I can only hope that when Phil Plait said that quantum leaps are “measured in billionths of a centimeter” he did not actually mean any scientific instrument would display such “units.” In my view this phrase is part of the problem. A billionth of a centimeter is 100 femtometers or 100 x 10-15 meters. This is five metric triads or 15 orders of magnitude smaller than a meter. He also reflexively chooses the pseudo-inch, aka the centimeter, as the base for his illustration.
An electron has a dimension on the order of 3 femtometers. Electrons shift between energy levels in atoms and not across exact locations. One can’t really say exactly “where an electron is” around a given nucleus. It is inside a sort of “probability cloud.” We can use a value called the maximum radial probability distance as a benchmark. It lets us “pretend” we have a solid location for the position of an electron. The classic Bohr radius for an electron in a hydrogen atom is about 53 000 femtometers from its single proton nucleus. When expressed this way, one can see that a 3 femtometer electron, which is 53 000 femtometers from its nucleus, is positioned at a very long distance in terms of its dimension. In the case of a hydrogen atom, the maximum probability electron radii for the first three energy levels are 53 000 fm (1S), 281 000 fm (2s) and 689 000 fm (3s). The distance from the 1s to 2s subshell is 165 000 femtometers. This is very large distance for an electron to traverse compared with its own 3 femtometer dimension.
The essay Plait wrote could have helped to educate the public and reinforce the use of the metric system for his professional audience. When I have asked why the metric system is not used in American science writing, I generally get an excuse that the author must write using units the general public understands. Strangely, this often involves centimeters. If the purpose of science writing is to qualitatively inform and entertain only, perhaps this would make sense, but to educate is part of informing an audience. Readers of popular science magazines are interested in the acquisition of new knowledge, why would the metric system be too large an imposition for this self-selected audience?

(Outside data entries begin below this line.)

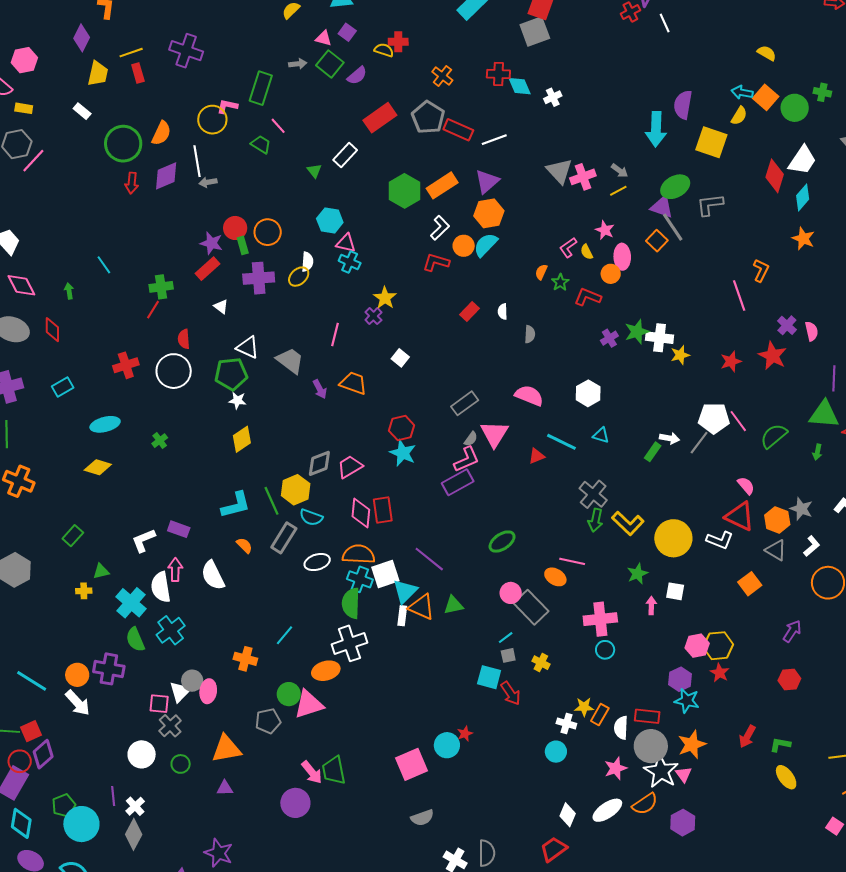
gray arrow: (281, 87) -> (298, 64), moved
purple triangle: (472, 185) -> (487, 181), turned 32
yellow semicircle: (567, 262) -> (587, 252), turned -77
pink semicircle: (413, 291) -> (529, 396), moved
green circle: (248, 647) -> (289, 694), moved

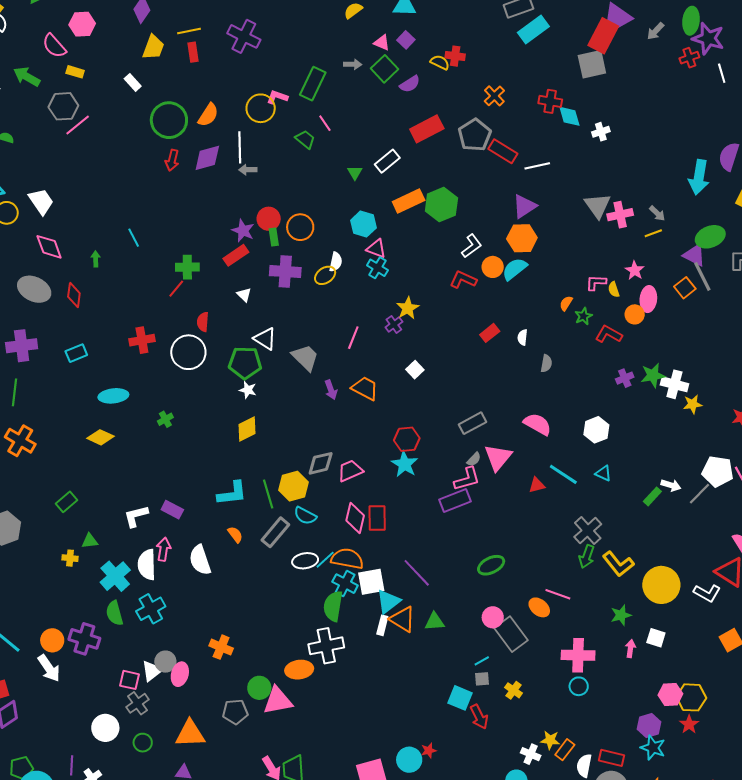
orange rectangle: (442, 185) -> (409, 201), moved
pink L-shape: (568, 247) -> (596, 283), turned 30
cyan line: (285, 635) -> (325, 560), moved

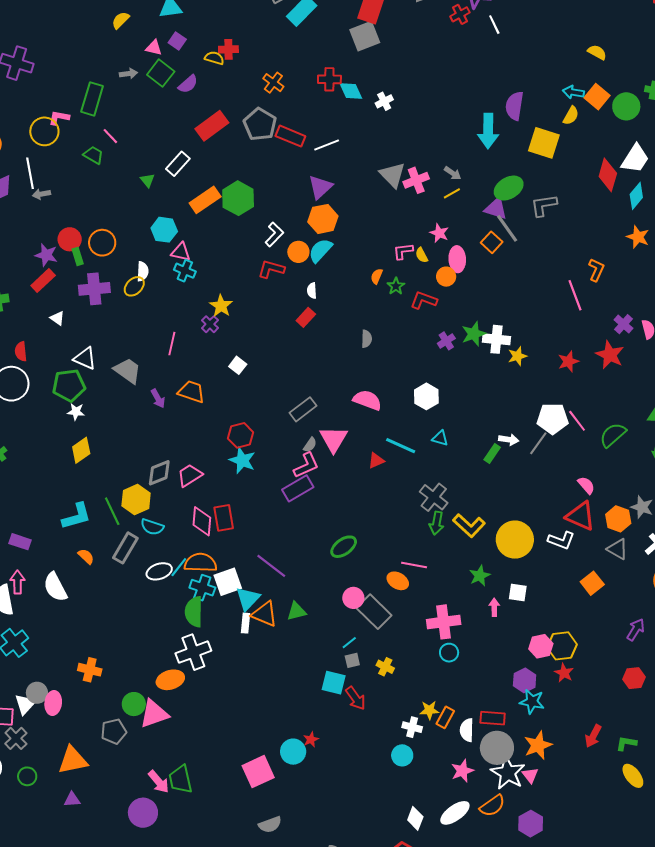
white semicircle: (522, 337) -> (312, 291), moved

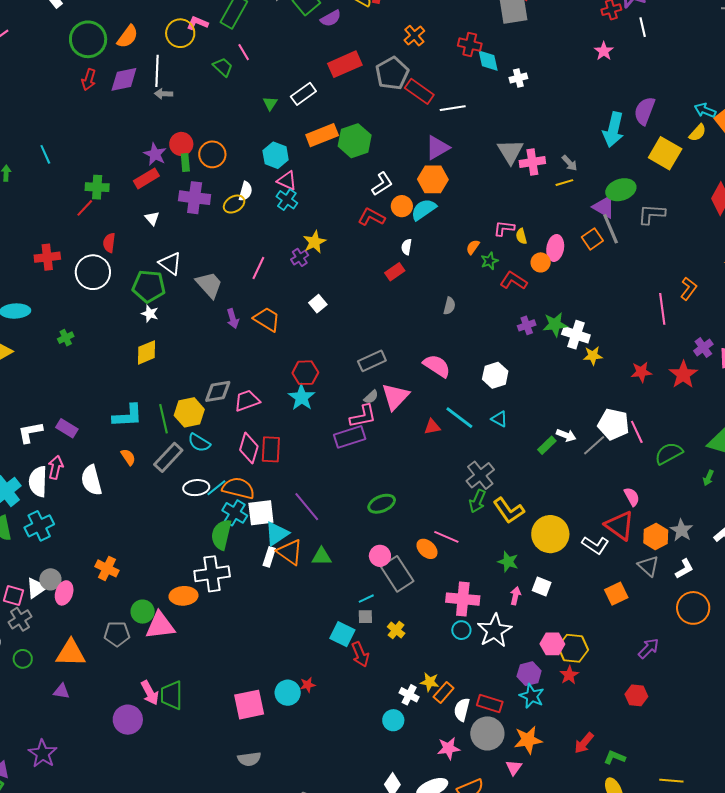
pink star: (439, 233) -> (604, 51), moved
green star: (480, 576) -> (508, 562), turned 30
white star: (508, 773) -> (495, 631), moved

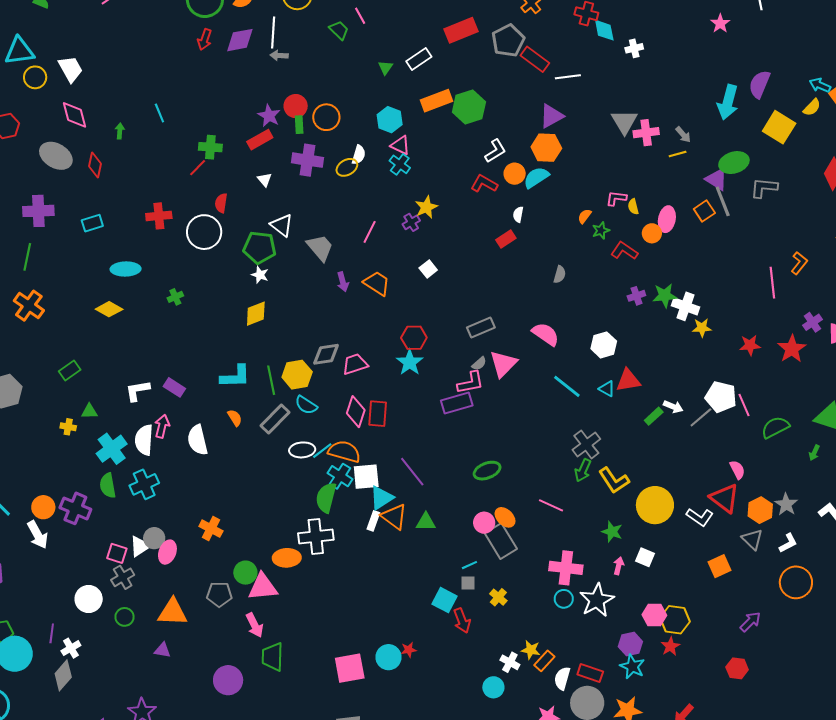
red triangle: (432, 427) -> (628, 380), moved, size x1.5
orange ellipse: (427, 549) -> (505, 517), moved
pink arrow: (150, 693) -> (255, 625), moved

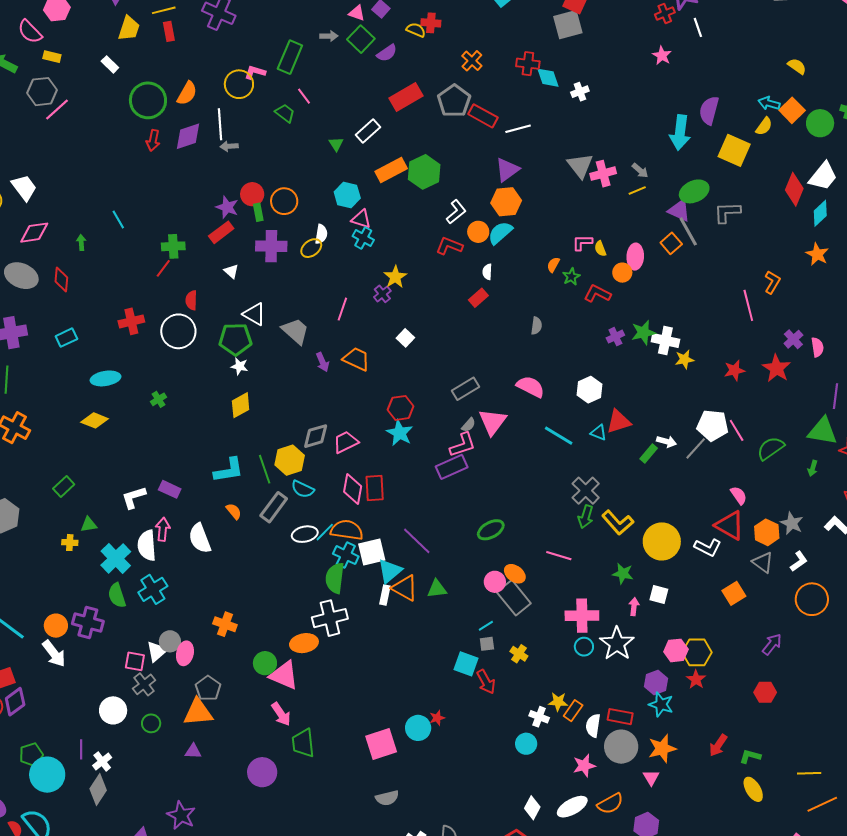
pink diamond: (74, 115) -> (34, 233), turned -76
pink triangle: (263, 587) -> (284, 675), turned 36
gray pentagon: (219, 594) -> (208, 688), moved, turned -30

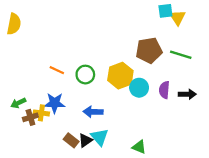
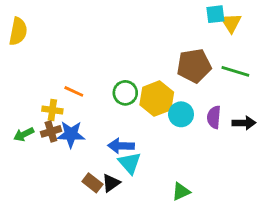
green circle: (85, 75) -> (125, 93), moved
yellow cross: (41, 113) -> (52, 110), moved
brown cross: (30, 117) -> (51, 131), moved
cyan triangle: (100, 137) -> (130, 163), moved
green triangle: (139, 147) -> (181, 192), turned -48

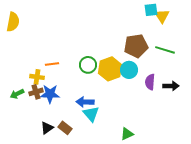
orange line: (74, 91) -> (52, 64), turned -32
cyan circle: (181, 114) -> (129, 70), moved
black triangle: (111, 183) -> (47, 128), moved

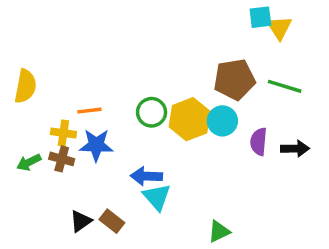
yellow semicircle: (13, 22) -> (25, 86), moved
brown cross: (36, 92) -> (62, 159), turned 32
blue star: (50, 94) -> (96, 145), moved

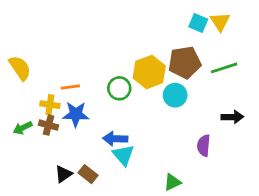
cyan square: (260, 17) -> (198, 23), moved, turned 30
yellow semicircle: (25, 86) -> (20, 68), turned -45
green line: (285, 86) -> (224, 68), turned -35
yellow hexagon: (190, 119) -> (149, 72), moved
purple semicircle: (259, 142) -> (204, 146), moved

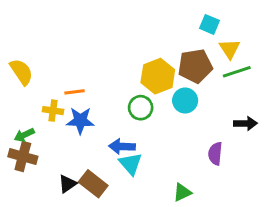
yellow triangle: (220, 22) -> (230, 49), moved
green circle: (119, 88) -> (141, 108), moved
brown cross: (49, 125) -> (23, 156), moved, size x1.4
brown rectangle: (88, 174) -> (93, 184), size x1.4

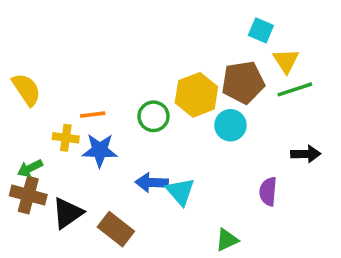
green circle: (141, 108) -> (153, 116), moved
cyan triangle: (131, 164) -> (180, 191), moved
black triangle: (67, 184) -> (68, 213), moved, size x1.4

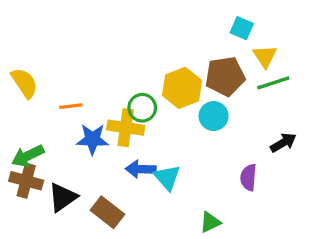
orange line: (93, 115) -> (71, 106), moved
yellow cross: (66, 138) -> (126, 128), moved, size x1.5
black arrow: (306, 154) -> (283, 143), turned -30
green arrow: (30, 168) -> (28, 156), size x1.4

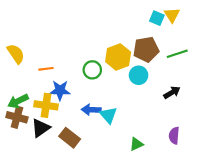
yellow triangle: (265, 56) -> (172, 15), moved
yellow cross: (126, 128) -> (46, 105), moved
black arrow: (283, 143) -> (172, 92), moved
purple semicircle: (248, 177) -> (174, 136), moved

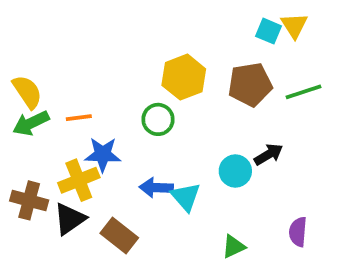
yellow hexagon: (118, 57) -> (184, 77), moved
cyan circle: (139, 75) -> (235, 171), moved
black arrow: (172, 92) -> (269, 154), moved
green arrow: (18, 101) -> (31, 123), moved
yellow cross: (46, 105) -> (79, 180), turned -30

I meant for this essay to cull examples from numerous articles found in diverse publications, but the contents of Phil Plait’s Bad Astronomy chapter impelled me to follow it to its end and this essay expanded precipitously. The problem is not Phil Plait, it’s the entire pantheon of modern “science communicators.” They are a cohort of public intellectuals that praise numeracy and then dismiss the metric system. Phil Plait, Neil de Grasse Tyson, and Bill Nye are perhaps the best known examples. From a measurement expression standpoint, current science writing in the US is abysmal overall. Henri Petroski’s essay on paperweights in the July-August 2016 issue of American Scientist is a primer on how awful fractions are for expressing magnitudes. New Scientist, Scientific American, Discover, Astronomy and other popular magazines I read all are tone-deaf when it comes to using the metric system, yet claim to be performing a symphony of science. It’s time they tuned their instruments.